← Back to portfolio

Baseball : la détresse et l’espoir d’un sport méconnu

Published on

Le baseball, sport majeur en Amérique et en Asie, peine à s’implanter en France : seuls 8 000 joueurs sont licenciés, alors qu'ils se comptent en millions aux Etats-Unis et au Japon, où les spectateurs se ruent dans des stades quasiment chaque soir.

Même la création de la ligue professionnelle, qui serait le socle du développement de cette pratique, reste encore lointaine dans l'Hexagone. « En ce moment, aucun club français ne peut se permettre d’embaucher des joueurs professionnels en raison des contraintes économiques. Pour y arriver, il faut que la pratique se développe beaucoup plus », indique François Collet, responsable de la communication de la Fédération Française de Baseball (FFBS), elle-même endettée autour de 100 000 euros.

Les causes de cette faible popularité : la pénurie d‘infrastructures et de personnels. « Quand on n'a pas de lieu de pratique approprié pour accueillir du public, c'est difficile d'organiser quoi que ce soit », se désole-t-il. « Aujourd'hui on a 200 clubs, mais on n’a même pas 200 terrains de baseball en France ». De plus, les clubs français souffrent du manque d’arbitres, d’entraîneurs, et de scoreurs...

A cette difficulté matérielle s’ajoute celle de la culture.

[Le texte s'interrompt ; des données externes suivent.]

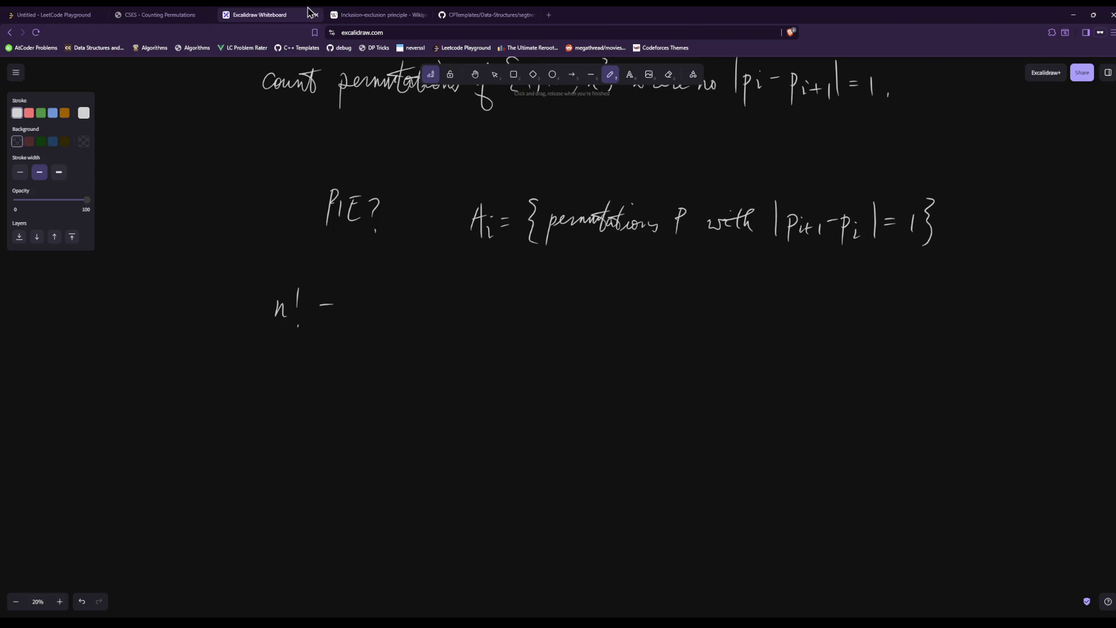
pyautogui.click(360, 14)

Le baseball est conçu comme un sport américain, alors qu’en réalité il s’agit d’une pratique beaucoup plus globale : aux Caraïbes, en Asie et en Océanie, le sport est plus que populaire. « Il n’est juste pas bien représenté en Europe », regrette François Collet.

En outre, le baseball dépasse la conception du sport traditionnel à la française, voire européenne. La majorité des sports collectifs pratiqués en Europe, comme le football ou le rugby, se joue sur un rectangle, où deux équipes se font face pour marquer des points en mettant un ballon dans un panier ou un filet. « Le baseball détonne dans ce paysage » admet François Collet, car il s’agit d’un sport joué sur un quart de cercle déformé, et il faut faire le tour des bases pour marquer un point.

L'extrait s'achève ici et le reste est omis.